A Comissão de Direitos Humanos (CDH) do Senado aprovou, nesta quarta-feira (15), duas sugestões legislativas apresentadas por cidadãos que estabelecem pisos salariais nacionais para policiais e bombeiros militares, e para médicos veterinários.
A Sugestão Legislativa (SUG) 14/2020, originária de uma ideia do cidadão Gabriel dos Santos Silva, de São Paulo, propõe a criação de um piso salarial único para policiais e bombeiros militares em todo o país. A iniciativa, que recebeu 20 mil adesões no portal e-Cidadania do Senado, foi encaminhada à CDH e obteve parecer favorável do relator, senador Styvenson Valentim (Podemos-RN).

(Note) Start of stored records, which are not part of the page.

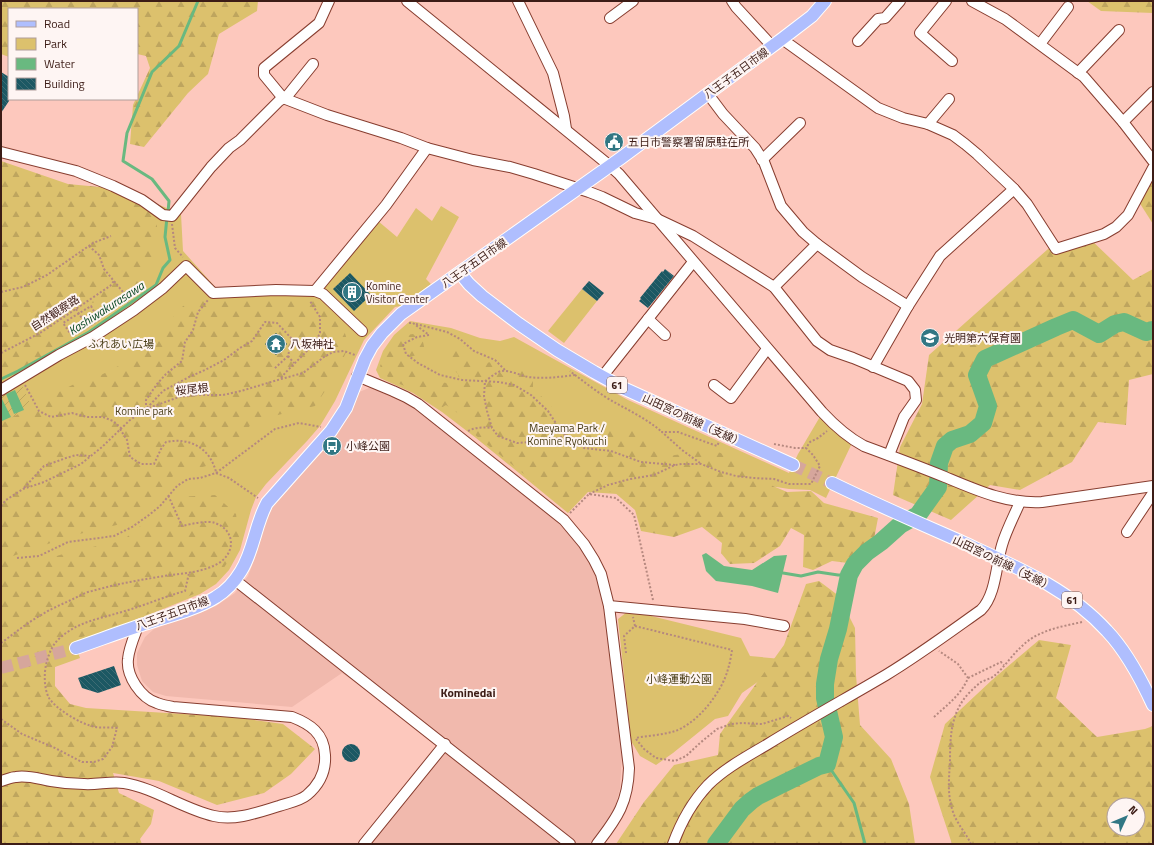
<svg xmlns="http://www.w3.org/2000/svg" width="1154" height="845" font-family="'Titillium Web','Noto Sans JP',sans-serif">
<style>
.built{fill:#f1b9ad}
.green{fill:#dcc16d}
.forest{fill:url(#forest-firs);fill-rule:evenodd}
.garden{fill:url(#garden-furrows)}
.water{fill:#69b980}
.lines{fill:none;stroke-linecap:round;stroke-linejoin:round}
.stream{stroke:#69b980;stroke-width:3}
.river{stroke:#69b980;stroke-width:18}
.building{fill:url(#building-back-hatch)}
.major-tunnel{stroke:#d6a69c;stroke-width:12;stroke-dasharray:12 6;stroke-linecap:butt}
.minor-casing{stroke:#873d2f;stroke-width:12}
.major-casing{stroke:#fff;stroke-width:14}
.path{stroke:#b5887f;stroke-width:2;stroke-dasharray:2 2;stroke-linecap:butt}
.minor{stroke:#fff;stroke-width:10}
.major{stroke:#afbefe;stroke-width:12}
.labels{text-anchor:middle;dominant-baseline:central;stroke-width:4;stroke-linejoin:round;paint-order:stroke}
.shield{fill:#fef5f3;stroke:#765d58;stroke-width:1}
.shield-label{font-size:10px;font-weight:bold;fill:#3c1c16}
.street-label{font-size:11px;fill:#3c1c16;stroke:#fef5f3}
.poi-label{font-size:11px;fill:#3c1c16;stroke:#fef5f3;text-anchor:start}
.park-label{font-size:11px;fill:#4b3f19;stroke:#fef5f3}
.water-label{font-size:12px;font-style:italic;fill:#064621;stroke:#fef5f3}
.neighbourhood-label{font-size:12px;font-weight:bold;fill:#3c1c16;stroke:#fef5f3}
</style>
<defs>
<pattern id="forest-firs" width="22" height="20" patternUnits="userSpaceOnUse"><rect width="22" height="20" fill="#dcc16d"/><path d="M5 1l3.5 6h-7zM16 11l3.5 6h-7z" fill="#bea55e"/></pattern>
<pattern id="garden-furrows" width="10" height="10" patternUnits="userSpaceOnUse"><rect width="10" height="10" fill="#dcc16d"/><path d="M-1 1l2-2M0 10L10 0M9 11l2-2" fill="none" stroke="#bea55e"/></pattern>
<pattern id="building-back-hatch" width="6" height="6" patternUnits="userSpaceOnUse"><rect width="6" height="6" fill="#1c5863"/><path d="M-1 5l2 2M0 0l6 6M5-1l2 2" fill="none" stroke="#3e6c74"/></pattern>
</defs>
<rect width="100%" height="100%" fill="#fdc8bd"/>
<path class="built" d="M371 387 409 404 554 519 574 539 584 552 593 568 598 580 606 609 622 756 620 789 615 807 603 827 589 844H360L444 744 342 673 292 707 166 696 153 692 142 681 137 665V653L145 637 154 629 216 606 235 593 248 576 256 555 262 530 276 500 330 444 339 431 357 393Z"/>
<g class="green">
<path d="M119 188 181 214 183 251 217 289 324 286 378 221 397 237 416 208 432 221 441 206 459 217 426 279 431 284 401 306 395 307 364 340 335 401 320 426 307 441 266 484 256 497 251 510 240 550 229 570 216 584 200 594 136 620 74 642 80 658 55 667V687L1 761V288Z"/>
<path d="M582 289 597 301 564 343 548 331Z"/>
<path d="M410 321 451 328 480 338 500 341 514 337 628 400 789 473 798 454 821 415 853 441 826 498 810 490 789 489 731 480 617 494 588 492 568 513 476 438 442 412 413 393 380 378 376 370 383 351 394 335Z"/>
<path d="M627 612 647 615 741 638 750 656 781 659 782 665 742 693 728 716 715 719 673 753 656 765 640 756 631 741 618 619Z"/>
</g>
<g class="forest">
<path d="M1 1H258L257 11 219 34 208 74 188 93 144 147 130 144 133 105 150 68 146 56 137 54V9H9V57L1 54Z"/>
<path d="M1087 1H1153V13L1101 11Z"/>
<path d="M1 161 68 184 110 188 157 214V234L152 258 139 282 115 299 91 303 62 325 65 342 1 387Z"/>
<path d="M1151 178 1153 179V224L1139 202Z"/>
<path d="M1088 237 1133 280 1153 269V374L1129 380 1126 425 1098 422 1072 462 1020 490 990 485 951 520 893 495 900 447 922 404 929 355 1048 249Z"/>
<path d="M215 297 263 300 310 297 342 324 349 346 335 376 315 406 253 421 226 461 175 474 129 522 71 536 10 557 40 561 73 551 122 541 176 497 215 495 236 514 239 537 232 556 218 576 203 590 141 617 67 642 55 667V686L70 704 86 708 232 717 283 724 315 749 291 774 264 793 217 805 159 781 113 773 119 793 154 810 151 824 140 839 142 844H1V424L37 403 86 378 101 375 134 358 143 344 159 336 169 322 179 309 195 298Z"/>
<path d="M413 334 423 342 426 355H417L406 358 420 373 440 382 460 385 458 374 446 361 448 348 463 346 471 354 470 366 491 362 505 378 520 366 533 369V388L559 414 569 432 571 433 583 437 612 429 635 428 659 457 683 454 705 447 744 462 759 480 787 492 811 491 824 503 878 518 874 539 848 563 832 561 813 570 803 567 804 535 791 528 780 546 754 563 730 564 721 553 722 543 702 527 674 537 641 531 635 510 614 492 589 490 574 501H561L545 491 474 434 472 423 446 405 441 408 412 389 390 380 380 366 394 337Z"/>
<path d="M819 581 839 596 855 628 856 675 860 725 891 759 909 804 915 844H616L644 802 674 765 718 755 720 734 784 645 806 584Z"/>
<path d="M1039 640 1071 645 1056 698 1097 737 1145 729 1153 726V844H952L930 777 945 724 992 680ZM1114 805H1138V829H1114Z"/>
</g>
<path class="garden" d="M20 381 31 406 1 424V393Z"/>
<g class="water">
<path d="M15 390 24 410 14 414 6 394Z"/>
<path d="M1 397 11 417 2 421 1 420Z"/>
<path d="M706 553 724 566 752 570 774 556 787 555 778 593 752 586 716 581 706 571 702 555Z"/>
</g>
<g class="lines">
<g class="stream">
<path d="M168 212 169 201 152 179 123 161 127 133 152 72 179 46 198 1"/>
<path d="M1 379 18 371 89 332 156 285 163 268 170 260 165 237 167 217"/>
<path d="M783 573 801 576 818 572 838 575H849"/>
<path d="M827 764 854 803 865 844"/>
</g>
<path class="river" d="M716 844 742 809 751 801 758 796 819 766 827 764 834 737 825 698V684L829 659 838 629 849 575 855 564 867 552 881 542 900 525 918 515 938 487 939 463 945 446 952 440 970 434 983 423 988 406 977 375 985 359 1056 327 1073 320 1099 334 1115 324 1124 322 1146 332 1153 330"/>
</g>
<g class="building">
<path d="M1 72 9 77V101L1 113Z"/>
<path d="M615 132 623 146 614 151 605 138Z"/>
<path d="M665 269 674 276 648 308 639 301 641 299 640 298 662 271 663 272Z"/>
<path d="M350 273 371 295 354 311 333 289Z"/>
<path d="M589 281 604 293 597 301 582 289Z"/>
<path d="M276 333 287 344 276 355 265 344Z"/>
<path d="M114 666 121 685 98 693 82 688 78 678Z"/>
<circle cx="351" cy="753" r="9"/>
</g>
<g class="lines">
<g class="major-tunnel">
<path d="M793 465 832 483"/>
<path d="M1 668 76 648"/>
</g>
<defs>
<g id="minor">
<path d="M329 1 319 23 264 68V75L283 98 327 115 401 138 427 148 473 160 510 167 534 174 589 192 602 197 635 213 657 219 693 236 774 287 817 341 830 350 853 358 908 381 915 390 916 400 904 417 889 455"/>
<path d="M407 1 610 166 619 174 822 412C835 426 847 437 864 446 891 456 918 466 945 477 976 490 1007 504 1042 502L1153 486"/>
<path d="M518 1 553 73 564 116 566 129"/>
<path d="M732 1 736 7 772 46"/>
<path d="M946 1 920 33 952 61"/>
<path d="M972 1 1005 19 1084 77 1123 122 1153 161"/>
<path d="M610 18 633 1"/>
<path d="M782 39 878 108 903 118 928 124 953 135 965 144 977 154 1014 189 1027 204 1056 249 1104 234 1116 227 1128 215 1153 168"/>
<path d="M858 41 878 19 885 18 900 1"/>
<path d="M1040 44 1068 7"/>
<path d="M1078 73 1119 30"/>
<path d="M708 94 723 114 755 148 764 162 781 206 803 232 817 244 862 277 908 306"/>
<path d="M1123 122 1153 92"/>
<path d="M928 124 949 99"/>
<path d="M1 152 76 171 113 186 142 200 163 215 172 216 211 167 229 148 240 140 279 101 288 95 313 64"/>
<path d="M762 160 800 123"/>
<path d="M774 287 817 244"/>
<path d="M315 291 386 205 427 148"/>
<path d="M648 319 665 335"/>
<path d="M873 367 908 306 940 256 1014 189"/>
<path d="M357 376 393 391 406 397 418 404 564 520 584 544 594 560 601 574 609 606 629 768C628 802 618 817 597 844"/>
<path d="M602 377 693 262"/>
<path d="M714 385 731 398 767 349"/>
<path d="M1 390 59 355 93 337 134 310 163 288 186 266 213 293 276 290 315 291 323 294 362 331"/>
<path d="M1127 532 1153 493"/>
<path d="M235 580 570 844"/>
<path d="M609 606 745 619 784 626"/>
<path d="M1 781C6 780 11 777 16 777 28 775 39 779 51 781 62 783 73 784 84 784 97 785 111 781 124 783 155 788 183 809 214 816 236 821 259 812 279 806 288 803 300 801 307 795 320 784 326 771 325 755 324 733 310 724 292 717L173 707C167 706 162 705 157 703 141 698 126 676 128 659 129 648 134 637 138 626"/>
<path d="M364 844 445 744"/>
<path d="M673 844C681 822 692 802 708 785 725 768 748 756 768 744 807 720 847 698 886 675 919 655 950 632 981 610 996 595 996 565 1002 545 1006 531 1014 516 1020 502"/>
</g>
<g id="major">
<path d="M460 273 469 284 482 296 519 324 557 350 594 372 623 388 793 465"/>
<path d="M832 483C875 504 919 523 962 542 1014 566 1068 588 1107 631 1127 652 1141 679 1153 705"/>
<path d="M76 648C102 639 128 629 154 621 173 615 199 608 216 597 226 591 235 581 241 571 254 550 255 525 267 503L331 431 346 408 365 359 372 346 382 333 401 314 621 158 782 39 812 16 825 1"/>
</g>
</defs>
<use href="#minor" class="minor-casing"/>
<use href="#major" class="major-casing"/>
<g class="path">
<path d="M172 224 175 248 183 257"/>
<path d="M89 246 99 255 104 269 123 292 128 304"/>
<path d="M1 292 23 287 47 275 93 243 111 236"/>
<path d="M91 306 99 320 72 336 63 323Z"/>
<path d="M76 309 88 328"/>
<path d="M409 323H413L429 335 417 337 403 344 406 354 418 363 440 375 462 380 499 382 514 385 531 395 548 411 559 428 566 436 584 448 611 451 641 462 675 465"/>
<path d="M416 324 447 332 460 339 474 351 495 360 506 371"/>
<path d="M1 353 40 333 110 286 114 281"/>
<path d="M288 356 294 363"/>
<path d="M575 375C587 384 601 395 614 402 630 411 647 419 662 432"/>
<path d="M281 378 286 372 315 343 320 333V317L310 301"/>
<path d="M25 385 39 411 51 417 72 413 87 417H103L113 421 121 428"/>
<path d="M147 408 163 391 189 377 205 370 224 360 240 348 252 341 265 322 277 323 292 339 288 356 274 369"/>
<path d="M146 409V400L157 384 166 374 182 361 185 342 193 330 198 312 208 300"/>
<path d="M120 429 127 440 130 457 141 464H154L161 449 166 442C190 437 210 448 216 472"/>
<path d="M468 431C476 427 484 427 492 428"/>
<path d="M566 436 546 441 517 443 498 436 492 428 487 411 484 396 485 381C490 378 495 373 501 371 510 370 519 375 528 377 544 379 559 377 575 375L570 371"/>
<path d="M774 444 795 448H806"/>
<path d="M700 463 682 450 662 432H678L717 446 719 442"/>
<path d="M216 473 229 478 258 498"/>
<path d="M24 488 44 466 66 458 76 455 90 456"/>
<path d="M589 494 608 485 630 479 654 475 675 465 682 464H701L721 472 736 476 753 478 774 479 789 484H811L820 466 813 455 806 448 810 442 818 438 827 431"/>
<path d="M1 506 6 500 23 489 44 482 81 464 102 447 130 420 146 409 179 397 198 395H223L241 391 281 379 303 373 324 357 333 352 344 351 355 355"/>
<path d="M570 513 589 494 616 498 634 515 653 600"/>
<path d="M17 558 39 556 68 542 114 536 132 527 149 515 160 506 177 486 188 479 200 478 216 473 275 429 299 423 321 427"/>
<path d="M635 626 732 650C731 656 730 663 728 669 722 692 697 725 672 732 660 735 647 736 635 738"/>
<path d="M1 643C15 633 28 622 43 614 52 608 63 604 73 599 79 596 86 592 92 591 116 584 140 580 164 576 183 573 202 573 219 563 236 552 235 530 215 523 207 520 191 524 182 526L168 495"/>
<path d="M626 653 624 636 635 626 633 617"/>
<path d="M968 678 1001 662 1004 665"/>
<path d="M934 717C947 705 961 695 968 678L958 664 939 651"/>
<path d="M1 719 22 734 55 748 82 762H94L103 759 112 747 117 728C110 727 102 728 95 727 81 724 57 710 49 698 44 689 44 674 46 665 50 648 55 640 69 631 84 621 102 618 118 613 141 607 163 597 185 591L189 573"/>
<path d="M636 739 644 749 656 758 675 761 686 756 700 743 717 729 731 724 742 723 762 724 788 716 791 718"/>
<path d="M971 844C966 833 957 824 953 812 947 794 949 780 950 761 950 736 951 712 969 693 973 689 977 685 981 682 985 680 990 679 994 676 1003 669 1012 655 1021 647 1038 630 1060 627 1082 622"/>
</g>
<use href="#minor" class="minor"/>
<use href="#major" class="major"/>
</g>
<defs>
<symbol id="civic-disc" viewBox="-11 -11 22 22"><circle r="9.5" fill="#317784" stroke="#fef5f3"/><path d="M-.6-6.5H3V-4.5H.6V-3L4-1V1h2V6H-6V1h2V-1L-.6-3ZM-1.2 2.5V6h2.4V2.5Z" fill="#fff"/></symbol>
<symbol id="building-disc" viewBox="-11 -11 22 22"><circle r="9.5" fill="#317784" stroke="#fef5f3"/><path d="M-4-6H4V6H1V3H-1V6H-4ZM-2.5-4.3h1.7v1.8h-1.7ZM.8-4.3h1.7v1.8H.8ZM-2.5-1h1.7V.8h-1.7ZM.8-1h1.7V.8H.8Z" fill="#fff"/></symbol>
<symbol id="school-disc" viewBox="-11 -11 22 22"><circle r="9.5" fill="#317784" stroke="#fef5f3"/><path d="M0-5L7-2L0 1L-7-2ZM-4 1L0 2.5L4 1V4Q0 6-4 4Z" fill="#fff"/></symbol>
<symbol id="temple-disc" viewBox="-11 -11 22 22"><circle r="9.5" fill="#317784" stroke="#fef5f3"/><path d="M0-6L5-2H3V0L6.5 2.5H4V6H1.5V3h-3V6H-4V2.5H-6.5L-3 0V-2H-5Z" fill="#fff"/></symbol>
<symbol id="bus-disc" viewBox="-11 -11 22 22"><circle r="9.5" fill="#317784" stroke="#fef5f3"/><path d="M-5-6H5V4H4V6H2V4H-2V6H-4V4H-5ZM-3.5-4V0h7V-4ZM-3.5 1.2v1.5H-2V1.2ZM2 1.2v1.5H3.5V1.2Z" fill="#fff"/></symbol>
</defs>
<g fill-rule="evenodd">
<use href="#civic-disc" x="603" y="131" width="22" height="22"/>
<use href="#building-disc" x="341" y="281" width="22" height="22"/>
<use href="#school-disc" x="919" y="327" width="22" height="22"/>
<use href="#temple-disc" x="265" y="333" width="22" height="22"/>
<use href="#bus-disc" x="321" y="435" width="22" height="22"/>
</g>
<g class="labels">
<g class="shield">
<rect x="607" y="377" width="20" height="16" rx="3"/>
<rect x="1062" y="592" width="20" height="16" rx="3"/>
</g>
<g class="shield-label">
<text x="617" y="385">61</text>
<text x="1072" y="600">61</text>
</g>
<g class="street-label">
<text transform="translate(736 73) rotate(-36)">八王子五日市線</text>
<text transform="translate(474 263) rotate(-35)">八王子五日市線</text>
<text transform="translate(55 313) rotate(-33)">自然観察路</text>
<text transform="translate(192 389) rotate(-6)">桜尾根</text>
<text transform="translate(693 420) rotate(25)">山田宮の前線（支線）</text>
<text transform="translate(1003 563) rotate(26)">山田宮の前線（支線）</text>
<text transform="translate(172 613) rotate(-20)">八王子五日市線</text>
</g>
<g class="poi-label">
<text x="628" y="142">五日市警察署留原駐在所</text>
<text x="366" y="286">Komine<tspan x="366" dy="13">Visitor Center</tspan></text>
<text x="944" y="338">光明第六保育園</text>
<text x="290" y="344">八坂神社</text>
<text x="346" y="446">小峰公園</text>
</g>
<g class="park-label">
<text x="121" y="344">ふれあい広場</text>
<text x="144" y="411">Komine park</text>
<text x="567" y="428">Maeyama Park /<tspan x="567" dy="13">Komine Ryokuchi</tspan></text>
<text x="679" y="679">小峰運動公園</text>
</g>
<g class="water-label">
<text transform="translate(106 308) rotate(-33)">Kashiwakurasawa</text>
</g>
<g class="neighbourhood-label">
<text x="468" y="692">Kominedai</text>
</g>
</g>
<rect width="1154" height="845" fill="none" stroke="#3c1c16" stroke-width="4"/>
<rect x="8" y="8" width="130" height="92" fill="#fef5f3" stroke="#b09e9b"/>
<rect x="16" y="21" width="20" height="6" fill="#afbefe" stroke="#b09e9b"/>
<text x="44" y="28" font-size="12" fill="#3c1c16">Road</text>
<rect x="16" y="38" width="20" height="12" fill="#dcc16d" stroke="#b09e9b"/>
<text x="44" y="48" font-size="12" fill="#3c1c16">Park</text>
<rect x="16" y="58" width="20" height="12" fill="#69b980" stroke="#b09e9b"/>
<text x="44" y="68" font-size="12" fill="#3c1c16">Water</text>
<rect x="16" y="78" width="20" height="12" fill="url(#building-back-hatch)" stroke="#b09e9b"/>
<text x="44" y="88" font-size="12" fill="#3c1c16">Building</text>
<g transform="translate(1126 817) rotate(46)"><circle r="19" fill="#fef5f3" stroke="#b09e9b"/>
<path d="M0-3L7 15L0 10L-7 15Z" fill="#317784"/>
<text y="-6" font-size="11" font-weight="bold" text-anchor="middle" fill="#3c1c16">N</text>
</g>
</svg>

O texto sugere alterar a Constituição para que uma lei federal defina os pisos salariais, obrigando estados e o Distrito Federal a adequar suas legislações até o fim do ano de publicação da norma. Segundo o relator, a medida corrige distorções na remuneração de profissionais que exercem funções semelhantes e enfrentam os mesmos riscos, independentemente da unidade da federação. Styvenson Valentim destacou precedentes como os pisos para professores da educação pública, agentes comunitários de saúde e enfermeiros, e defendeu o reconhecimento aos cerca de 500 mil militares, em meio ao aumento da criminalidade organizada.
A sugestão tramitará agora como proposta de emenda à Constituição (PEC).
Já a SUG 2/2026, apresentada pelo cidadão Jorge L, da Bahia, institui um piso de R$ 7,8 mil para médicos veterinários, com jornada de até oito horas diárias e 44 horas semanais, sob o regime da Consolidação das Leis do Trabalho (CLT). O relator, senador Zequinha Marinho (Podemos-PA), transformou a sugestão em projeto de lei, prevendo correção anual em janeiro pelo Índice Nacional de Preços ao Consumidor (INPC) ou índice equivalente, para preservar o poder aquisitivo.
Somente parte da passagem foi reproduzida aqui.